Recognition of cursive handwritten text is a complex problem due challenges like context sensitive character shapes, non-uniform inter and intra word spacings, complex positioning of dots and diacritics and very low inter class variation among certain classes. This paper presents an effective technique for recognition of cursive handwritten text using Urdu as a case study (though findings can be generalized to other cursive scripts as well). We present an analytical approach based on implicit character segmentation where convolutional neural networks (CNNs) are employed as feature extractors while classification is carried out using a bi-directional Long-Short-Term Memory (LSTM) network. The proposed technique is validated on a dataset of 6000 unique handwritten text lines reporting promising character recognition rates.

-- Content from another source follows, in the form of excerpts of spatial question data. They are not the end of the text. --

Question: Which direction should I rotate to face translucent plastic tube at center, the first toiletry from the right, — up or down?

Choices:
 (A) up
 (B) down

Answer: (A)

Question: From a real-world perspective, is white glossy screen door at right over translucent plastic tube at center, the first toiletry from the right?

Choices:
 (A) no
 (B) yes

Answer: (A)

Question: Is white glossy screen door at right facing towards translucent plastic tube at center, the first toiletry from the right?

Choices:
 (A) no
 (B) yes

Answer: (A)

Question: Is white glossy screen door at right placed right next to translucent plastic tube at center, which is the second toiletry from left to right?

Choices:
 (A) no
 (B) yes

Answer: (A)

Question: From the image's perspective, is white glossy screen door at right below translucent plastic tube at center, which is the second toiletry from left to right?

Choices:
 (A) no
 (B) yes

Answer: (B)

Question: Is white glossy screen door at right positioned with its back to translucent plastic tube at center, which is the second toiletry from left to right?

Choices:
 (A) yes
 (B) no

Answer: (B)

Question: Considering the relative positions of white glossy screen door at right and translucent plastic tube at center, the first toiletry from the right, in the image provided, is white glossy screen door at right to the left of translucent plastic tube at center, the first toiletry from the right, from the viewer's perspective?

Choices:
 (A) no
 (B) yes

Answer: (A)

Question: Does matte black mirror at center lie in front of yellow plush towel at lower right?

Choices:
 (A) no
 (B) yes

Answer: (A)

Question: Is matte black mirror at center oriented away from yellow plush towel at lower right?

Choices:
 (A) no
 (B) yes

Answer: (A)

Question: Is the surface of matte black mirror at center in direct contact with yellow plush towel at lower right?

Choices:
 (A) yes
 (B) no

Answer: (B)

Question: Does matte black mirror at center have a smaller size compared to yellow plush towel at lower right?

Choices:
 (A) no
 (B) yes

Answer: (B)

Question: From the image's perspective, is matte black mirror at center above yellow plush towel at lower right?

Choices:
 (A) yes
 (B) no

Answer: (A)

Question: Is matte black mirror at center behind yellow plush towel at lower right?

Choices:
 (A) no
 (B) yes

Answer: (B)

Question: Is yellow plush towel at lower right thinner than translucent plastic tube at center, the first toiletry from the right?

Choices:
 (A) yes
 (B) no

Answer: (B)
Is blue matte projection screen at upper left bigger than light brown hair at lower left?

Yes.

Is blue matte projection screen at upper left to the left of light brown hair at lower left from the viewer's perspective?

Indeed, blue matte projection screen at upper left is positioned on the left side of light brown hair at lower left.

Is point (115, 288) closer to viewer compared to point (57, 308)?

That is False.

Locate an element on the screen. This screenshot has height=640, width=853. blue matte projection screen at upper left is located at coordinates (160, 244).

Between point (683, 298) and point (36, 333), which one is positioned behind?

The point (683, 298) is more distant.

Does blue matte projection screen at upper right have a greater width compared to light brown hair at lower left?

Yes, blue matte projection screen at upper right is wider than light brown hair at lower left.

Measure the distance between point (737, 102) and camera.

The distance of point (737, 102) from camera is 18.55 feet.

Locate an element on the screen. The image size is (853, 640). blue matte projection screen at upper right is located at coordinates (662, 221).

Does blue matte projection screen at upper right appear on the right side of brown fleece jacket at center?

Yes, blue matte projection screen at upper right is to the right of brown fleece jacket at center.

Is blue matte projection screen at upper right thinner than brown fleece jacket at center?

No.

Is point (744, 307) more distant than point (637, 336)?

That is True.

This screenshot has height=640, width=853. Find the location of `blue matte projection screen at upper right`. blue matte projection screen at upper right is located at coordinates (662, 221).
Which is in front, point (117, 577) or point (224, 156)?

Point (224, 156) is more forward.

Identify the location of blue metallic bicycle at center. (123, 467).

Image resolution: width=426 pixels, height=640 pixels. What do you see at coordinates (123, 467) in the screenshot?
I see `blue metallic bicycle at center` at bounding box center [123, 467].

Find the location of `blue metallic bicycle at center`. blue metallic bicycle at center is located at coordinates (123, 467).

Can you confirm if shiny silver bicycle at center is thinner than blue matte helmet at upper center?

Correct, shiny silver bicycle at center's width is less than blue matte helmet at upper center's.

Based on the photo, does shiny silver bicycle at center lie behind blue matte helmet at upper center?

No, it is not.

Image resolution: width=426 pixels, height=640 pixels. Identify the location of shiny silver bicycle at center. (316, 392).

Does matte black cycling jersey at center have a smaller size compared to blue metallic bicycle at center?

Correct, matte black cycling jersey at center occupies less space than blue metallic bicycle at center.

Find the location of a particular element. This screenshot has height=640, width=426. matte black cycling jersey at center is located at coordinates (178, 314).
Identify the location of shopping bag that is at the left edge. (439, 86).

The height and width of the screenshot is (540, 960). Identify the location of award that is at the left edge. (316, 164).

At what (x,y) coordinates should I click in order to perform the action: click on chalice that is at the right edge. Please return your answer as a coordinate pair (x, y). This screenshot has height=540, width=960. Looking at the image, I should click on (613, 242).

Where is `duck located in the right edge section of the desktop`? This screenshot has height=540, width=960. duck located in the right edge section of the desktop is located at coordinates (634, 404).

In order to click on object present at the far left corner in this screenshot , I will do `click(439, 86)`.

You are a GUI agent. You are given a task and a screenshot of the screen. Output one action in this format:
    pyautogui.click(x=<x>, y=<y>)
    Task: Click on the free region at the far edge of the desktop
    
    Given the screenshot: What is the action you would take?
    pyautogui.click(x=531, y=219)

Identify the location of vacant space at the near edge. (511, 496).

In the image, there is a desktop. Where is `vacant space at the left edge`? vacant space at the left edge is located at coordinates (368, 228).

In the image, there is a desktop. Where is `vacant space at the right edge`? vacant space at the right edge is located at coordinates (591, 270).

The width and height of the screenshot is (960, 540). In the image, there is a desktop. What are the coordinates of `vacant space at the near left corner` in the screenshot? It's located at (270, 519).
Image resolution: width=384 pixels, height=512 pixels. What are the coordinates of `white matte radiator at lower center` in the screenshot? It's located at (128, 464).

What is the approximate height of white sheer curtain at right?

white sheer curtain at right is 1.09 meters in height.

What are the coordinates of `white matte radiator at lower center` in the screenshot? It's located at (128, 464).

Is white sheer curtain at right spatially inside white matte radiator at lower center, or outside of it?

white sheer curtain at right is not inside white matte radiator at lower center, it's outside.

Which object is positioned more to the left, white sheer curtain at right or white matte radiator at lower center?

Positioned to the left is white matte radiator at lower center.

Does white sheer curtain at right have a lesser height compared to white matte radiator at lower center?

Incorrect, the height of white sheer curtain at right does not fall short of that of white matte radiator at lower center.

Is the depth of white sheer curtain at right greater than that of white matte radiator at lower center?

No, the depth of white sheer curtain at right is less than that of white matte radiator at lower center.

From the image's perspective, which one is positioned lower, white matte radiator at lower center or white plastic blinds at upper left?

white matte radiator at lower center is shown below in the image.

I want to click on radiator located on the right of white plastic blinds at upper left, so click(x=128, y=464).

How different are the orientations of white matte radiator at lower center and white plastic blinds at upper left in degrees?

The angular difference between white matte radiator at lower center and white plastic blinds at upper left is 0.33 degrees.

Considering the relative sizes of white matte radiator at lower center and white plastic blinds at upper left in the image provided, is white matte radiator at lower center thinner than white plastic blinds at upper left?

基于双向lstm的草书手写文本识别:以乌尔都语手写为例
草书手写文本的识别是一个复杂的问题,它面临着诸如上下文敏感的字符形状、不均匀的字间和字内间距、点和变音符的复杂定位以及某些类之间非常低的类间变化等挑战。本文以乌尔都语为例,提出了一种识别草书手写文本的有效技术(尽管研究结果也可以推广到其他草书)。我们提出了一种基于隐式字符分割的分析方法,其中使用卷积神经网络(cnn)作为特征提取器,而使用双向长短期记忆(LSTM)网络进行分类。所提出的技术在6000个唯一手写文本行的数据集上进行了验证,报告了有希望的字符识别率。
本文章由计算机程序翻译,如有差异,请以英文原文为准。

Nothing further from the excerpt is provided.